• _Activity_
Could you copy every record exactly, leaving the pictures behind?

• _Data for this task_
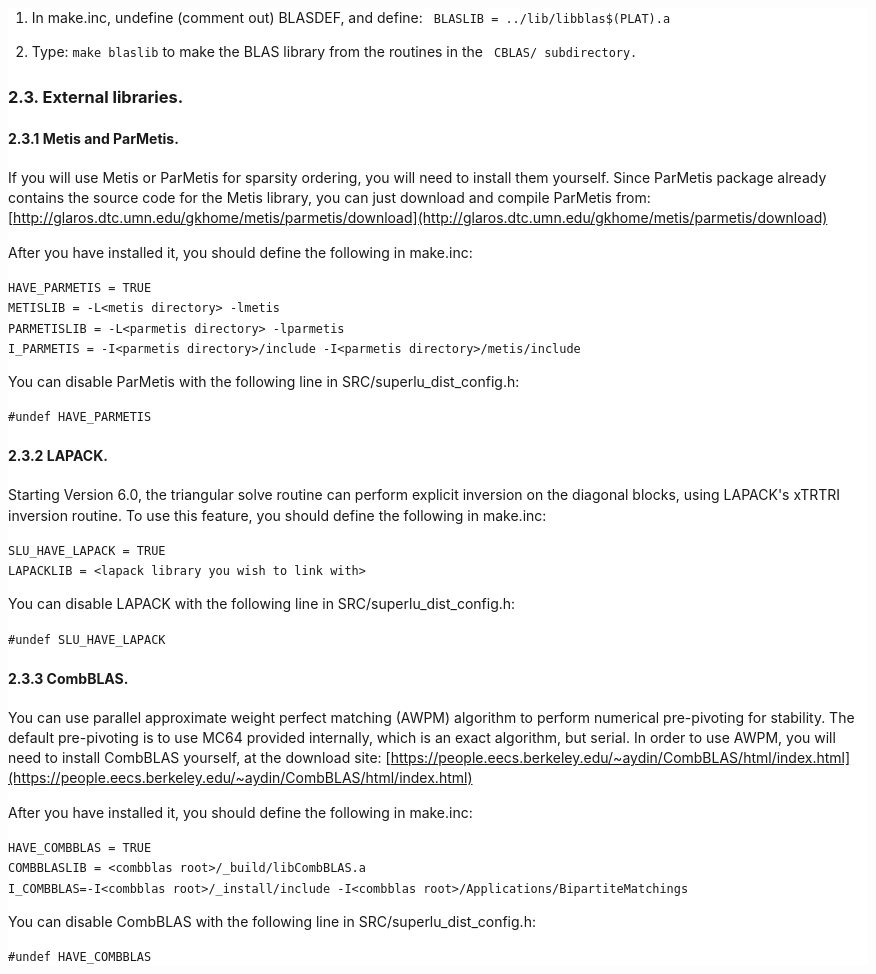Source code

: 1) In make.inc, undefine (comment out) BLASDEF, and define:
` BLASLIB = ../lib/libblas$(PLAT).a`

2) Type: `make blaslib`
to make the BLAS library from the routines in the
` CBLAS/ subdirectory.`

### 2.3. External libraries. 

  #### 2.3.1 Metis and ParMetis.

If you will use Metis or ParMetis for sparsity ordering, you will
need to install them yourself. Since ParMetis package already
contains the source code for the Metis library, you can just
download and compile ParMetis from:
[http://glaros.dtc.umn.edu/gkhome/metis/parmetis/download](http://glaros.dtc.umn.edu/gkhome/metis/parmetis/download)

After you have installed it, you should define the following in make.inc:
```
HAVE_PARMETIS = TRUE
METISLIB = -L<metis directory> -lmetis
PARMETISLIB = -L<parmetis directory> -lparmetis
I_PARMETIS = -I<parmetis directory>/include -I<parmetis directory>/metis/include
```
You can disable ParMetis with the following line in SRC/superlu_dist_config.h:
```
#undef HAVE_PARMETIS
```
  #### 2.3.2 LAPACK.
  Starting Version 6.0, the triangular solve routine can perform explicit
  inversion on the diagonal blocks, using LAPACK's xTRTRI inversion routine.
  To use this feature, you should define the following in make.inc:
```
SLU_HAVE_LAPACK = TRUE
LAPACKLIB = <lapack library you wish to link with>
```
You can disable LAPACK with the following line in SRC/superlu_dist_config.h:
```
#undef SLU_HAVE_LAPACK
```

 #### 2.3.3 CombBLAS.

You can use parallel approximate weight perfect matching (AWPM) algorithm
to perform numerical pre-pivoting for stability. The default pre-pivoting
is to use MC64 provided internally, which is an exact algorithm, but serial.
In order to use AWPM, you will need to install CombBLAS yourself, at the
download site:
[https://people.eecs.berkeley.edu/~aydin/CombBLAS/html/index.html](https://people.eecs.berkeley.edu/~aydin/CombBLAS/html/index.html)

After you have installed it, you should define the following in make.inc:
```
HAVE_COMBBLAS = TRUE
COMBBLASLIB = <combblas root>/_build/libCombBLAS.a
I_COMBBLAS=-I<combblas root>/_install/include -I<combblas root>/Applications/BipartiteMatchings
```
You can disable CombBLAS with the following line in SRC/superlu_dist_config.h:
```
#undef HAVE_COMBBLAS
```
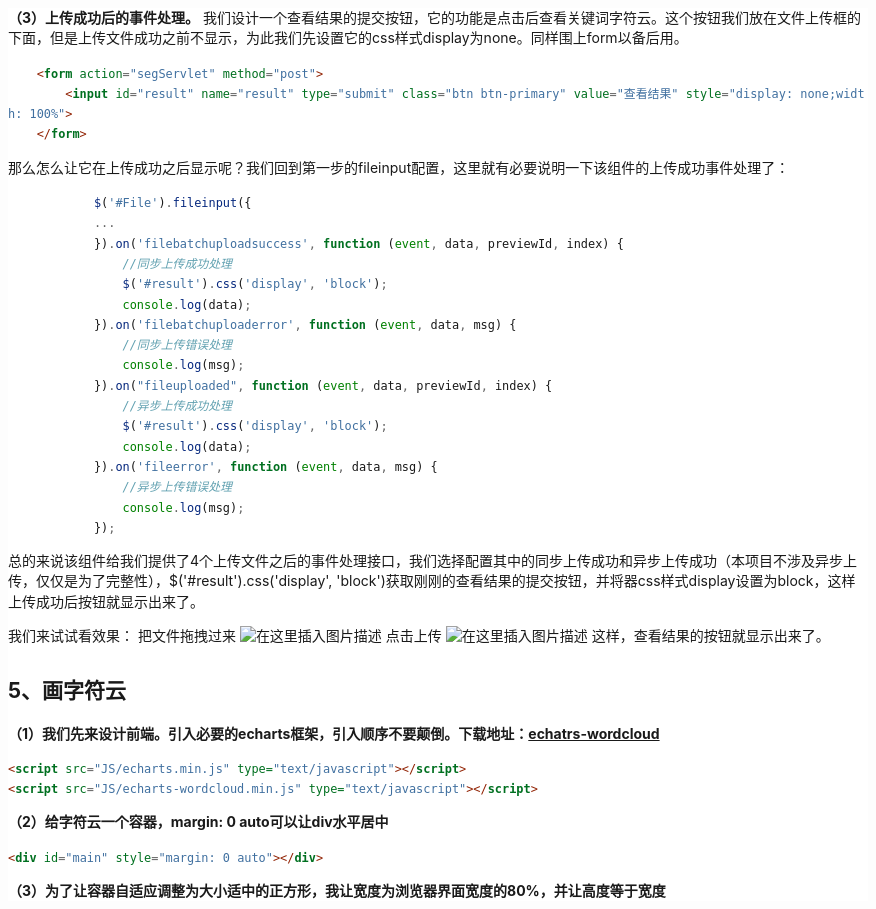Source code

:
 ```java

```
**（3）上传成功后的事件处理。**
我们设计一个查看结果的提交按钮，它的功能是点击后查看关键词字符云。这个按钮我们放在文件上传框的下面，但是上传文件成功之前不显示，为此我们先设置它的css样式display为none。同样围上form以备后用。

```html
    <form action="segServlet" method="post">
        <input id="result" name="result" type="submit" class="btn btn-primary" value="查看结果" style="display: none;width: 100%">
    </form>
```

那么怎么让它在上传成功之后显示呢？我们回到第一步的fileinput配置，这里就有必要说明一下该组件的上传成功事件处理了：

```javascript
            $('#File').fileinput({
            ...
            }).on('filebatchuploadsuccess', function (event, data, previewId, index) {
                //同步上传成功处理
                $('#result').css('display', 'block');
                console.log(data);
            }).on('filebatchuploaderror', function (event, data, msg) {
                //同步上传错误处理
                console.log(msg);
            }).on("fileuploaded", function (event, data, previewId, index) {
                //异步上传成功处理
                $('#result').css('display', 'block');
                console.log(data);
            }).on('fileerror', function (event, data, msg) {
                //异步上传错误处理
                console.log(msg);
            });
```
总的来说该组件给我们提供了4个上传文件之后的事件处理接口，我们选择配置其中的同步上传成功和异步上传成功（本项目不涉及异步上传，仅仅是为了完整性），$('#result').css('display', 'block')获取刚刚的查看结果的提交按钮，并将器css样式display设置为block，这样上传成功后按钮就显示出来了。

我们来试试看效果：
把文件拖拽过来
![在这里插入图片描述](https://img-blog.csdnimg.cn/1c4cdc345b7748cc81eb327569bb0d37.png?x-oss-process=image/watermark,type_ZHJvaWRzYW5zZmFsbGJhY2s,shadow_50,text_Q1NETiBAcnNoX3dodQ==,size_20,color_FFFFFF,t_70,g_se,x_16)
点击上传
![在这里插入图片描述](https://img-blog.csdnimg.cn/2a308f492c924b5f9a1a0615ce9075da.png?x-oss-process=image/watermark,type_ZHJvaWRzYW5zZmFsbGJhY2s,shadow_50,text_Q1NETiBAcnNoX3dodQ==,size_20,color_FFFFFF,t_70,g_se,x_16)
这样，查看结果的按钮就显示出来了。
## 5、画字符云
**（1）我们先来设计前端。引入必要的echarts框架，引入顺序不要颠倒。下载地址：[echatrs-wordcloud](https://github.com/ecomfe/echarts-wordcloud)**
```html
<script src="JS/echarts.min.js" type="text/javascript"></script>
<script src="JS/echarts-wordcloud.min.js" type="text/javascript"></script>
```
**（2）给字符云一个容器，margin: 0 auto可以让div水平居中**
```html
<div id="main" style="margin: 0 auto"></div>
```
**（3）为了让容器自适应调整为大小适中的正方形，我让宽度为浏览器界面宽度的80%，并让高度等于宽度**
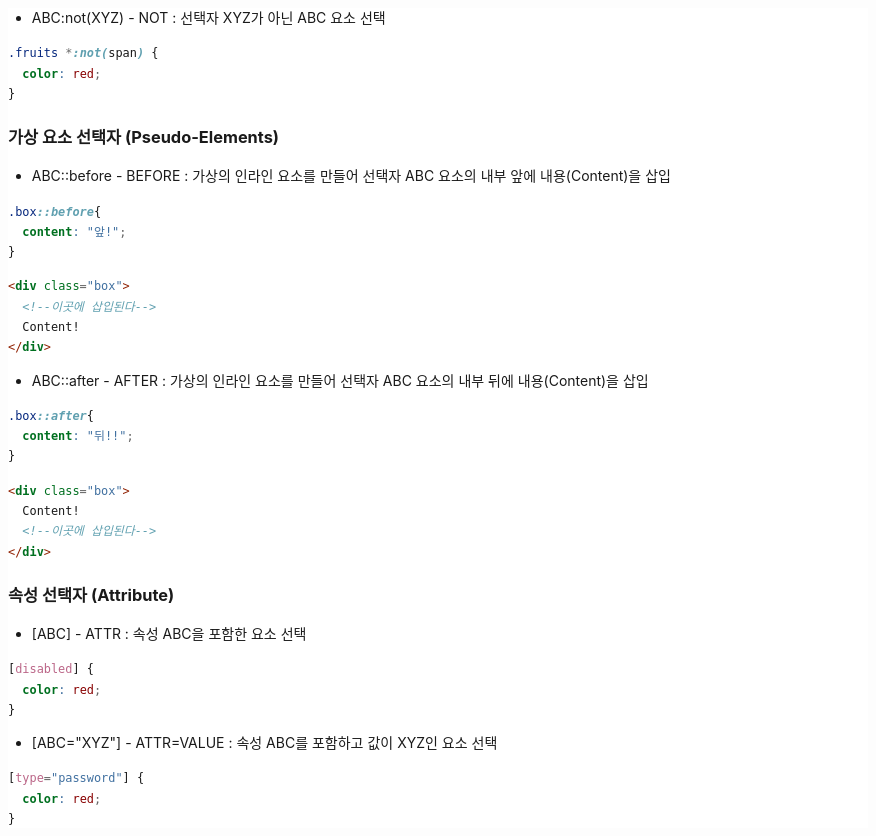   - ABC:not(XYZ) - NOT : 선택자 XYZ가 아닌 ABC 요소 선택

  ```css
  .fruits *:not(span) {
    color: red;
  }
  ```

### 가상 요소 선택자 (Pseudo-Elements)

  - ABC::before - BEFORE : 가상의 인라인 요소를 만들어 선택자 ABC 요소의 내부 앞에 내용(Content)을 삽입

  ```css
  .box::before{
    content: "앞!";
  }
  ```
  ```html
  <div class="box">
    <!--이곳에 삽입된다-->
    Content!
  </div>
  ```

  - ABC::after - AFTER : 가상의 인라인 요소를 만들어 선택자 ABC 요소의 내부 뒤에 내용(Content)을 삽입

  ```css
  .box::after{
    content: "뒤!!";
  }
  ```
  ```html
  <div class="box">
    Content!
    <!--이곳에 삽입된다-->
  </div>
  ```

### 속성 선택자 (Attribute)

  - [ABC] - ATTR : 속성 ABC을 포함한 요소 선택

  ```css
  [disabled] {
    color: red;
  }
  ```

  - [ABC="XYZ"] - ATTR=VALUE : 속성 ABC를 포함하고 값이 XYZ인 요소 선택

  ```css
  [type="password"] {
    color: red;
  }
  ```
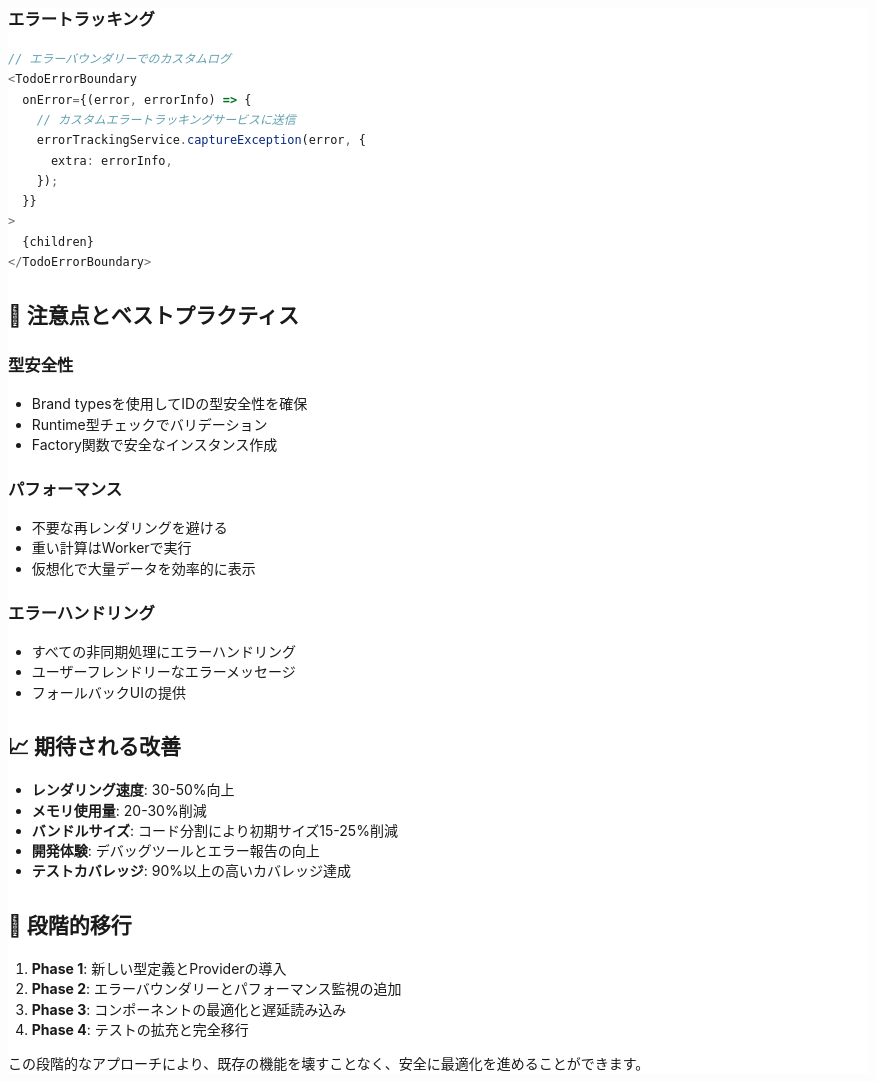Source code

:### エラートラッキング

```typescript
// エラーバウンダリーでのカスタムログ
<TodoErrorBoundary
  onError={(error, errorInfo) => {
    // カスタムエラートラッキングサービスに送信
    errorTrackingService.captureException(error, {
      extra: errorInfo,
    });
  }}
>
  {children}
</TodoErrorBoundary>
```

## 🚧 注意点とベストプラクティス

### 型安全性

- Brand typesを使用してIDの型安全性を確保
- Runtime型チェックでバリデーション
- Factory関数で安全なインスタンス作成

### パフォーマンス

- 不要な再レンダリングを避ける
- 重い計算はWorkerで実行
- 仮想化で大量データを効率的に表示

### エラーハンドリング

- すべての非同期処理にエラーハンドリング
- ユーザーフレンドリーなエラーメッセージ
- フォールバックUIの提供

## 📈 期待される改善

- **レンダリング速度**: 30-50%向上
- **メモリ使用量**: 20-30%削減
- **バンドルサイズ**: コード分割により初期サイズ15-25%削減
- **開発体験**: デバッグツールとエラー報告の向上
- **テストカバレッジ**: 90%以上の高いカバレッジ達成

## 🔄 段階的移行

1. **Phase 1**: 新しい型定義とProviderの導入
2. **Phase 2**: エラーバウンダリーとパフォーマンス監視の追加
3. **Phase 3**: コンポーネントの最適化と遅延読み込み
4. **Phase 4**: テストの拡充と完全移行

この段階的なアプローチにより、既存の機能を壊すことなく、安全に最適化を進めることができます。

• _Expected answer_
Source code

: 1) In make.inc, undefine (comment out) BLASDEF, and define:
` BLASLIB = ../lib/libblas$(PLAT).a`

2) Type: `make blaslib`
to make the BLAS library from the routines in the
` CBLAS/ subdirectory.`

### 2.3. External libraries. 

  #### 2.3.1 Metis and ParMetis.

If you will use Metis or ParMetis for sparsity ordering, you will
need to install them yourself. Since ParMetis package already
contains the source code for the Metis library, you can just
download and compile ParMetis from:
[http://glaros.dtc.umn.edu/gkhome/metis/parmetis/download](http://glaros.dtc.umn.edu/gkhome/metis/parmetis/download)

After you have installed it, you should define the following in make.inc:
```
HAVE_PARMETIS = TRUE
METISLIB = -L<metis directory> -lmetis
PARMETISLIB = -L<parmetis directory> -lparmetis
I_PARMETIS = -I<parmetis directory>/include -I<parmetis directory>/metis/include
```
You can disable ParMetis with the following line in SRC/superlu_dist_config.h:
```
#undef HAVE_PARMETIS
```
  #### 2.3.2 LAPACK.
  Starting Version 6.0, the triangular solve routine can perform explicit
  inversion on the diagonal blocks, using LAPACK's xTRTRI inversion routine.
  To use this feature, you should define the following in make.inc:
```
SLU_HAVE_LAPACK = TRUE
LAPACKLIB = <lapack library you wish to link with>
```
You can disable LAPACK with the following line in SRC/superlu_dist_config.h:
```
#undef SLU_HAVE_LAPACK
```

 #### 2.3.3 CombBLAS.

You can use parallel approximate weight perfect matching (AWPM) algorithm
to perform numerical pre-pivoting for stability. The default pre-pivoting
is to use MC64 provided internally, which is an exact algorithm, but serial.
In order to use AWPM, you will need to install CombBLAS yourself, at the
download site:
[https://people.eecs.berkeley.edu/~aydin/CombBLAS/html/index.html](https://people.eecs.berkeley.edu/~aydin/CombBLAS/html/index.html)

After you have installed it, you should define the following in make.inc:
```
HAVE_COMBBLAS = TRUE
COMBBLASLIB = <combblas root>/_build/libCombBLAS.a
I_COMBBLAS=-I<combblas root>/_install/include -I<combblas root>/Applications/BipartiteMatchings
```
You can disable CombBLAS with the following line in SRC/superlu_dist_config.h:
```
#undef HAVE_COMBBLAS
```
Source code

:
 ```java

```
**（3）上传成功后的事件处理。**
我们设计一个查看结果的提交按钮，它的功能是点击后查看关键词字符云。这个按钮我们放在文件上传框的下面，但是上传文件成功之前不显示，为此我们先设置它的css样式display为none。同样围上form以备后用。

```html
    <form action="segServlet" method="post">
        <input id="result" name="result" type="submit" class="btn btn-primary" value="查看结果" style="display: none;width: 100%">
    </form>
```

那么怎么让它在上传成功之后显示呢？我们回到第一步的fileinput配置，这里就有必要说明一下该组件的上传成功事件处理了：

```javascript
            $('#File').fileinput({
            ...
            }).on('filebatchuploadsuccess', function (event, data, previewId, index) {
                //同步上传成功处理
                $('#result').css('display', 'block');
                console.log(data);
            }).on('filebatchuploaderror', function (event, data, msg) {
                //同步上传错误处理
                console.log(msg);
            }).on("fileuploaded", function (event, data, previewId, index) {
                //异步上传成功处理
                $('#result').css('display', 'block');
                console.log(data);
            }).on('fileerror', function (event, data, msg) {
                //异步上传错误处理
                console.log(msg);
            });
```
总的来说该组件给我们提供了4个上传文件之后的事件处理接口，我们选择配置其中的同步上传成功和异步上传成功（本项目不涉及异步上传，仅仅是为了完整性），$('#result').css('display', 'block')获取刚刚的查看结果的提交按钮，并将器css样式display设置为block，这样上传成功后按钮就显示出来了。

我们来试试看效果：
把文件拖拽过来
![在这里插入图片描述](https://img-blog.csdnimg.cn/1c4cdc345b7748cc81eb327569bb0d37.png?x-oss-process=image/watermark,type_ZHJvaWRzYW5zZmFsbGJhY2s,shadow_50,text_Q1NETiBAcnNoX3dodQ==,size_20,color_FFFFFF,t_70,g_se,x_16)
点击上传
![在这里插入图片描述](https://img-blog.csdnimg.cn/2a308f492c924b5f9a1a0615ce9075da.png?x-oss-process=image/watermark,type_ZHJvaWRzYW5zZmFsbGJhY2s,shadow_50,text_Q1NETiBAcnNoX3dodQ==,size_20,color_FFFFFF,t_70,g_se,x_16)
这样，查看结果的按钮就显示出来了。
## 5、画字符云
**（1）我们先来设计前端。引入必要的echarts框架，引入顺序不要颠倒。下载地址：[echatrs-wordcloud](https://github.com/ecomfe/echarts-wordcloud)**
```html
<script src="JS/echarts.min.js" type="text/javascript"></script>
<script src="JS/echarts-wordcloud.min.js" type="text/javascript"></script>
```
**（2）给字符云一个容器，margin: 0 auto可以让div水平居中**
```html
<div id="main" style="margin: 0 auto"></div>
```
**（3）为了让容器自适应调整为大小适中的正方形，我让宽度为浏览器界面宽度的80%，并让高度等于宽度**
   - ABC:not(XYZ) - NOT : 선택자 XYZ가 아닌 ABC 요소 선택

  ```css
  .fruits *:not(span) {
    color: red;
  }
  ```

### 가상 요소 선택자 (Pseudo-Elements)

  - ABC::before - BEFORE : 가상의 인라인 요소를 만들어 선택자 ABC 요소의 내부 앞에 내용(Content)을 삽입

  ```css
  .box::before{
    content: "앞!";
  }
  ```
  ```html
  <div class="box">
    <!--이곳에 삽입된다-->
    Content!
  </div>
  ```

  - ABC::after - AFTER : 가상의 인라인 요소를 만들어 선택자 ABC 요소의 내부 뒤에 내용(Content)을 삽입

  ```css
  .box::after{
    content: "뒤!!";
  }
  ```
  ```html
  <div class="box">
    Content!
    <!--이곳에 삽입된다-->
  </div>
  ```

### 속성 선택자 (Attribute)

  - [ABC] - ATTR : 속성 ABC을 포함한 요소 선택

  ```css
  [disabled] {
    color: red;
  }
  ```

  - [ABC="XYZ"] - ATTR=VALUE : 속성 ABC를 포함하고 값이 XYZ인 요소 선택

  ```css
  [type="password"] {
    color: red;
  }
  ```
Source code

:### エラートラッキング

```typescript
// エラーバウンダリーでのカスタムログ
<TodoErrorBoundary
  onError={(error, errorInfo) => {
    // カスタムエラートラッキングサービスに送信
    errorTrackingService.captureException(error, {
      extra: errorInfo,
    });
  }}
>
  {children}
</TodoErrorBoundary>
```

## 🚧 注意点とベストプラクティス

### 型安全性

- Brand typesを使用してIDの型安全性を確保
- Runtime型チェックでバリデーション
- Factory関数で安全なインスタンス作成

### パフォーマンス

- 不要な再レンダリングを避ける
- 重い計算はWorkerで実行
- 仮想化で大量データを効率的に表示

### エラーハンドリング

- すべての非同期処理にエラーハンドリング
- ユーザーフレンドリーなエラーメッセージ
- フォールバックUIの提供

## 📈 期待される改善

- **レンダリング速度**: 30-50%向上
- **メモリ使用量**: 20-30%削減
- **バンドルサイズ**: コード分割により初期サイズ15-25%削減
- **開発体験**: デバッグツールとエラー報告の向上
- **テストカバレッジ**: 90%以上の高いカバレッジ達成

## 🔄 段階的移行

1. **Phase 1**: 新しい型定義とProviderの導入
2. **Phase 2**: エラーバウンダリーとパフォーマンス監視の追加
3. **Phase 3**: コンポーネントの最適化と遅延読み込み
4. **Phase 4**: テストの拡充と完全移行

この段階的なアプローチにより、既存の機能を壊すことなく、安全に最適化を進めることができます。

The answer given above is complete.